Minha irmã sempre diz que nós somos responsáveis pelo o que dissemos, e não pelo o que o outro entendeu. Você consegue imaginar quantos desgastes seriam poupados se fossemos bons entendedores?
Pois é, não importa se a comunicação é oral, sensorial, ou visual, nós sempre vamos absorve-la de acordo com o nosso mundo interior. Como nossa atenção está sempre voltada para nossas carências e necessidades, acabamos por perder o foco.
Engraçado, sempre entendemos a mensagem da forma que melhor nos convém, principalmente quando o recado vem da vida. Quantas vezes a vida diz uma coisa e entendemos outra? Quantas vezes nos deixamos iludir acreditando que desta vez vai dar certo? Nossos sonhos, expectativas, limitações e experiências, são as lentes com as quais vemos o mundo, e dificilmente aceitamos trocar os óculos.
A fome pode ser de pão ou de afeto, pode ser de conhecimento ou de informação, pode ser todas ou nenhuma, só não pode impedir que enxerguemos além das vidraças embaçadas.
Muitas vezes me sinto numa encruzilhada, não sei se escuto meus sentimentos ou os recados que a vida me dá.
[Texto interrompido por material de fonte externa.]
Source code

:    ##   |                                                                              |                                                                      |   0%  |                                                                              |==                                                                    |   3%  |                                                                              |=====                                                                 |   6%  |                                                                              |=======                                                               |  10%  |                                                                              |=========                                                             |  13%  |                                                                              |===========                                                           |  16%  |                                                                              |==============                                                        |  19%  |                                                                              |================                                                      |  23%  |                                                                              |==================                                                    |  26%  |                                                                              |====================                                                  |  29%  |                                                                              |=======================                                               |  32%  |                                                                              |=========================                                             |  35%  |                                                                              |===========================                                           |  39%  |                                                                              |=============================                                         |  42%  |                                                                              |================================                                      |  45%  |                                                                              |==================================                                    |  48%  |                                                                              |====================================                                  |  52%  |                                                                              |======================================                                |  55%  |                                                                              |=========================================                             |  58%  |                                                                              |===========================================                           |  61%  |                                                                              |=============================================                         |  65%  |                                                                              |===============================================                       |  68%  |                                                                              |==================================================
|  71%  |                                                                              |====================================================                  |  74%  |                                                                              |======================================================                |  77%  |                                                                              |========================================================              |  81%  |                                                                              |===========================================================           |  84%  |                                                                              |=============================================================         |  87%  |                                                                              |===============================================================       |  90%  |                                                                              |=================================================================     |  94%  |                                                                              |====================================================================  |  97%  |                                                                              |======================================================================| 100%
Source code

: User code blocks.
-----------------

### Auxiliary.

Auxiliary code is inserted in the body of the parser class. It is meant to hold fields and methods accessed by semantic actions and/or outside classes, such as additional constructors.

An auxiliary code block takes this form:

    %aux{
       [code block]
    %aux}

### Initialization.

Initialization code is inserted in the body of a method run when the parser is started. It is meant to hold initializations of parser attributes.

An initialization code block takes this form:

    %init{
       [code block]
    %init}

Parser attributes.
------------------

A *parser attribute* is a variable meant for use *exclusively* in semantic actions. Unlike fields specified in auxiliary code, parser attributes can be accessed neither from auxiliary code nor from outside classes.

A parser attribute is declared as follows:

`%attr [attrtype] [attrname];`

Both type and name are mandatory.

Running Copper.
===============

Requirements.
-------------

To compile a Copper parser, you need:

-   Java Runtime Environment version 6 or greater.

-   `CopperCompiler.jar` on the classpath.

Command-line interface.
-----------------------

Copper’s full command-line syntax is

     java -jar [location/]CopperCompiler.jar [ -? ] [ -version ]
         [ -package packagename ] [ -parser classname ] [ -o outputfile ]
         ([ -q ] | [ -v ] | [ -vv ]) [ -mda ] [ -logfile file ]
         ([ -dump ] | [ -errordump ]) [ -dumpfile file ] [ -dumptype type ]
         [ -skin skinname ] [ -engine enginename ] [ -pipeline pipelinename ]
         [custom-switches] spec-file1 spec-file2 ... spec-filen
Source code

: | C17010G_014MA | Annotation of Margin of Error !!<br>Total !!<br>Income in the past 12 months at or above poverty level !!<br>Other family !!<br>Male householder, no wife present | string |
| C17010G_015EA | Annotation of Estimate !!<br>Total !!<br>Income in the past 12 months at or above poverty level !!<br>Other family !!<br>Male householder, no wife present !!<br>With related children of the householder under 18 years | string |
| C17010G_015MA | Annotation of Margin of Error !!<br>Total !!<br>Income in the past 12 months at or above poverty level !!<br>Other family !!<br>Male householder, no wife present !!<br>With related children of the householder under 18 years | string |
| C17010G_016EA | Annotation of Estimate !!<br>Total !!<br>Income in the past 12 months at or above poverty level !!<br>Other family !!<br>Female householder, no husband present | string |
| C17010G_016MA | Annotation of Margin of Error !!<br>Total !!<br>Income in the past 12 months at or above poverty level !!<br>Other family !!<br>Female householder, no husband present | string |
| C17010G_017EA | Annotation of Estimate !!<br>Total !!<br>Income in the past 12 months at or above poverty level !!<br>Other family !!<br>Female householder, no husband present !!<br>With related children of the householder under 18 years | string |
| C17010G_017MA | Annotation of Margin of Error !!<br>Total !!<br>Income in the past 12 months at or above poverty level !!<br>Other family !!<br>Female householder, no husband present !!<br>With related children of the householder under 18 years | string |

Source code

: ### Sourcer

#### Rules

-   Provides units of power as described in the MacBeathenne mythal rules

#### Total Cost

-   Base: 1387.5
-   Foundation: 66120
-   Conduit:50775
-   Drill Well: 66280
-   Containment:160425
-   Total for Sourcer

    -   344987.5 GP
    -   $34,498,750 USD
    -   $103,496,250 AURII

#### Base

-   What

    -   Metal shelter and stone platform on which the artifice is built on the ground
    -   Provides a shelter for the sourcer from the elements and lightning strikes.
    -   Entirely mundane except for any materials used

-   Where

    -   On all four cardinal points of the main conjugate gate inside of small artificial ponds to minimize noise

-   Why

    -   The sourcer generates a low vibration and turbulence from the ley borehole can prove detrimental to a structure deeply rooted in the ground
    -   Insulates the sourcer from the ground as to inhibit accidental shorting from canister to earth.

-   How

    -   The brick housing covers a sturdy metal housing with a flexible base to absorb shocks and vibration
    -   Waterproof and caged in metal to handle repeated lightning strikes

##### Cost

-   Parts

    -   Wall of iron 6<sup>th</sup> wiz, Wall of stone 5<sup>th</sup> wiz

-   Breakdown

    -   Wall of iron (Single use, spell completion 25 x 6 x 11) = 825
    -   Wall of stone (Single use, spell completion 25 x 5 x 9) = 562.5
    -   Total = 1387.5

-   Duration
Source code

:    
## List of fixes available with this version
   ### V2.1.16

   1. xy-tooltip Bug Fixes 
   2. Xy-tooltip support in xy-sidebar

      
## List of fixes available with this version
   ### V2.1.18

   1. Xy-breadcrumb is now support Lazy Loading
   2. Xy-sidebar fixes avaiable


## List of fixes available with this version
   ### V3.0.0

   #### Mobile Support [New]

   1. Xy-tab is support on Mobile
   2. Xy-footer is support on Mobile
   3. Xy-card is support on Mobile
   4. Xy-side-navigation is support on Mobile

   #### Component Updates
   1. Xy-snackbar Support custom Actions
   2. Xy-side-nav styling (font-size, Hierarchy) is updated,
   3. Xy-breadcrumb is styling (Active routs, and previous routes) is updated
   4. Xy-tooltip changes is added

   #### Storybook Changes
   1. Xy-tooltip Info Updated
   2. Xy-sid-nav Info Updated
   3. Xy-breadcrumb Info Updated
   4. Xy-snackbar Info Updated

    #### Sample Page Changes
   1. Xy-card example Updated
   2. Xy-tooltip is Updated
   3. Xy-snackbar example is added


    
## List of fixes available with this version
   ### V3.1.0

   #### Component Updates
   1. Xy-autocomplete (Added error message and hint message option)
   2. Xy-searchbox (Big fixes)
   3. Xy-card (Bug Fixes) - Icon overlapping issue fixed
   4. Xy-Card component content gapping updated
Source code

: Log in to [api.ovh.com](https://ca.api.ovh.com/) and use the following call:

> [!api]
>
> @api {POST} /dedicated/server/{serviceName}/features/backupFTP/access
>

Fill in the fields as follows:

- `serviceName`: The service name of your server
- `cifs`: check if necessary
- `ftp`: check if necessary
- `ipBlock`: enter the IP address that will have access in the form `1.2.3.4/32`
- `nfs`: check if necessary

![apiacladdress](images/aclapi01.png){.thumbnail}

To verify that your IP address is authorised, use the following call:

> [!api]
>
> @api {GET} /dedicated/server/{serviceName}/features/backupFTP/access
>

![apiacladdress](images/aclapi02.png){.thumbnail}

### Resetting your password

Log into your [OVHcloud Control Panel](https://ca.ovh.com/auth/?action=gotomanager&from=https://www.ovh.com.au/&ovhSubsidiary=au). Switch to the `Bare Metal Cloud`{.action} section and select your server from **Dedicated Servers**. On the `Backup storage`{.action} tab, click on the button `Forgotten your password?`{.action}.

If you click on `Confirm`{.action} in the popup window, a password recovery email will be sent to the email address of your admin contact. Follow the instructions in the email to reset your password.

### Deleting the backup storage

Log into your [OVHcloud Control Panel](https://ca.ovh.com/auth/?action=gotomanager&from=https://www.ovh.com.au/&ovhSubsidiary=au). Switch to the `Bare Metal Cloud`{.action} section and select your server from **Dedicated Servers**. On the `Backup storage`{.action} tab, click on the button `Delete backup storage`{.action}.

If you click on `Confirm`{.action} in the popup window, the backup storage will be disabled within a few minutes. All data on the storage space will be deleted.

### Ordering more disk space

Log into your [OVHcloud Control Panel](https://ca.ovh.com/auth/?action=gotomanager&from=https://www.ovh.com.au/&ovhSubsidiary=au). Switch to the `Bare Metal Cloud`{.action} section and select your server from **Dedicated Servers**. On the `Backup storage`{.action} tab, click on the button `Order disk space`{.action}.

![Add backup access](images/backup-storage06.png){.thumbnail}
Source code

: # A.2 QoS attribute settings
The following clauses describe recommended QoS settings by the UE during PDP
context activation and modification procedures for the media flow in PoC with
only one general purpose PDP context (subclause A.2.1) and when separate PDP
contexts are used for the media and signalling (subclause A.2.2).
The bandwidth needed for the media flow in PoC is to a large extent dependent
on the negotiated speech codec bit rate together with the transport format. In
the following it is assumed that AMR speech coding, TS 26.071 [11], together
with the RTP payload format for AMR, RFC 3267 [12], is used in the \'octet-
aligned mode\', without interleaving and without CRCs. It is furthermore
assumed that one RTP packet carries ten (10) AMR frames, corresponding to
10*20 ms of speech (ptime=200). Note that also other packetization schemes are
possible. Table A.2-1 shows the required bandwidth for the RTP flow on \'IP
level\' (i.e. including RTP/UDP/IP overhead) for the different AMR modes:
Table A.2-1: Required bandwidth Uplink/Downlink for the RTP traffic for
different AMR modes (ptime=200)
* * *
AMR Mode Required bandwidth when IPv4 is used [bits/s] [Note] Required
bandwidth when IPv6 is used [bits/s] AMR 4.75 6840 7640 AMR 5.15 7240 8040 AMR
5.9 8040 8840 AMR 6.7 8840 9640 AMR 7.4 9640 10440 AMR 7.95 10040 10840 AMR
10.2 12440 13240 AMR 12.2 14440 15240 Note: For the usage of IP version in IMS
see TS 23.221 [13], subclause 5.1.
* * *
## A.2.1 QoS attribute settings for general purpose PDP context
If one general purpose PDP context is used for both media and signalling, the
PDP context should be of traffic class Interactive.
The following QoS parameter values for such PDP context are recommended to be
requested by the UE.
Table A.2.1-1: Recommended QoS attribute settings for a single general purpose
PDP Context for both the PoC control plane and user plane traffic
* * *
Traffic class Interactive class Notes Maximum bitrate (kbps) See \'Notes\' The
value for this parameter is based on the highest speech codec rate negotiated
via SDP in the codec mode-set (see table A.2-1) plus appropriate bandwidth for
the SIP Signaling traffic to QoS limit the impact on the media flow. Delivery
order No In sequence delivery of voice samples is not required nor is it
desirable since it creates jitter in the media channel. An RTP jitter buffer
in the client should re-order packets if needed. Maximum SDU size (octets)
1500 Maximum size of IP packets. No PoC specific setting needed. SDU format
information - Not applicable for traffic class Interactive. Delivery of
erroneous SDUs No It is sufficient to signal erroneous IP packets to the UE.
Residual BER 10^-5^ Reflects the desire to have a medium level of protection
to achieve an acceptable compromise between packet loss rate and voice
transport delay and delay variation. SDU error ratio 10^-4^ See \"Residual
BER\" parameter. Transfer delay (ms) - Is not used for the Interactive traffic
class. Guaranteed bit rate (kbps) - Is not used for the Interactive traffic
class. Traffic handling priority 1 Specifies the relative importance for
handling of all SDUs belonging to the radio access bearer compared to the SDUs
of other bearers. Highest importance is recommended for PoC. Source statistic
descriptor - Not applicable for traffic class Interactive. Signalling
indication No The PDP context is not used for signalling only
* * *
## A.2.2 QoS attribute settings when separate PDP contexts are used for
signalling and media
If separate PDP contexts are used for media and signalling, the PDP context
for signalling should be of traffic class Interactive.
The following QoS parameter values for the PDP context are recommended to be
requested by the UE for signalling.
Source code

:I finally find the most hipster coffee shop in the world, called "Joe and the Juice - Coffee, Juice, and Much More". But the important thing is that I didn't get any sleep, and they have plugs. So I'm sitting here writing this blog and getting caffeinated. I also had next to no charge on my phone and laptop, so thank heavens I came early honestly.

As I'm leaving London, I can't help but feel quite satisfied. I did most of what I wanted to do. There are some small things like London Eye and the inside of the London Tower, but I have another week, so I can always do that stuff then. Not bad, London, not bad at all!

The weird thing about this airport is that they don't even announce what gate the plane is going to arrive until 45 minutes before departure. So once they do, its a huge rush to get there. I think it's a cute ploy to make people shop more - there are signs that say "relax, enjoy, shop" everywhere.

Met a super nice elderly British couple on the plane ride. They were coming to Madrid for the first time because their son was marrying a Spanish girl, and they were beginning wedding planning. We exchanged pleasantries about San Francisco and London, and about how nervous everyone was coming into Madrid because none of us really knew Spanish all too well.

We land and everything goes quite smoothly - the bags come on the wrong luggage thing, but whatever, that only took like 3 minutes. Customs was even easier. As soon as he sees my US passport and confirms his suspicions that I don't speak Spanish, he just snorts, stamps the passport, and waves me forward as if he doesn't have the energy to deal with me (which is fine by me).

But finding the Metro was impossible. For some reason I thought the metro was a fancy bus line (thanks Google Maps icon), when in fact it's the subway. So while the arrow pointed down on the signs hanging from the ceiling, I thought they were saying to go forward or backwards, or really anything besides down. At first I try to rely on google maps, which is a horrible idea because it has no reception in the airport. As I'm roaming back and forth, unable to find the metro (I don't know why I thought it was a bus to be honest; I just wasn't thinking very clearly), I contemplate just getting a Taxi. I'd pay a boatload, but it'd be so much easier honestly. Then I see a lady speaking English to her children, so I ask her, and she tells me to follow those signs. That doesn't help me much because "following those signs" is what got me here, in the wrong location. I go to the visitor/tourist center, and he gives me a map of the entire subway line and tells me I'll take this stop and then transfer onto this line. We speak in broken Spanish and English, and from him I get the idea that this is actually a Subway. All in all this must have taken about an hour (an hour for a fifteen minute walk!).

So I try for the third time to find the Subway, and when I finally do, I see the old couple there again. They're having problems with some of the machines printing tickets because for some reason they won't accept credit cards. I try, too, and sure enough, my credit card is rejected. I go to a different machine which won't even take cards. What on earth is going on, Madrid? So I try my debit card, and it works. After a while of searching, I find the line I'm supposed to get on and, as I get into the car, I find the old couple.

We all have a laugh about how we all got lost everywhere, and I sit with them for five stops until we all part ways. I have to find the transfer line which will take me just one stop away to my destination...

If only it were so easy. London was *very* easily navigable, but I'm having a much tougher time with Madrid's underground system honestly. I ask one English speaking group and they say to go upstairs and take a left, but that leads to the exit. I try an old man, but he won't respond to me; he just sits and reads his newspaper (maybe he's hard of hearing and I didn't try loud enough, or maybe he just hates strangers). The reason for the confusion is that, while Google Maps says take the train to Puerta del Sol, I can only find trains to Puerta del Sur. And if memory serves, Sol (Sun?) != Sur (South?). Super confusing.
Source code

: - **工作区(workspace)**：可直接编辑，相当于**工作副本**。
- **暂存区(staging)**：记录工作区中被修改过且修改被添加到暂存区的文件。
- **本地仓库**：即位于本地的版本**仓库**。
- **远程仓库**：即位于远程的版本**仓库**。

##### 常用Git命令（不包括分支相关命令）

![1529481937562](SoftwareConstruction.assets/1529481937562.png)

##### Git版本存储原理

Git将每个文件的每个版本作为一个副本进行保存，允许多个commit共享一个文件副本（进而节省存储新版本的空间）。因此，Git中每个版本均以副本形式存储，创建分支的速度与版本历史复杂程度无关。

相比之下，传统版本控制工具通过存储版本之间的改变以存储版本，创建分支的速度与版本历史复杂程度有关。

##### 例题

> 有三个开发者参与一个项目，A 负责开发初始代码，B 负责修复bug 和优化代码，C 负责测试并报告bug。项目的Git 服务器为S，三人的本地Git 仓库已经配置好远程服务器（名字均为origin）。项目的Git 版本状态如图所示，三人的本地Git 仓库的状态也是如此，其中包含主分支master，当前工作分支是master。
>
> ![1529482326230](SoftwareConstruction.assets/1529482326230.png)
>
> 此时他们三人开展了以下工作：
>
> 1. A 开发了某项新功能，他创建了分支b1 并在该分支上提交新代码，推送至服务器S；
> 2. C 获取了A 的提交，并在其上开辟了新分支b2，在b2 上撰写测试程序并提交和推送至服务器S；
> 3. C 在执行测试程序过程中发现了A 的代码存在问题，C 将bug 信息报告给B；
Eu até poderia evitar frustrações... Mas o que eu faria com os sonhos que alimentam minha alma?
Não podemos esquecer que quem não sonha com a magia de um voo perde a chance de tocar as estrelas. É por isso que eu não quero perder o meu poder de pássaro.
Sendo assim, entre encontros e desencontros, tombos e tropeços, ilusões e desilusões, a vida vai me mostrando que a lição só termina quanto cumpre seu papel de ensinar. Aprendiz que sou, não me privo de nenhuma lição, mesmo quando preciso repeti-las.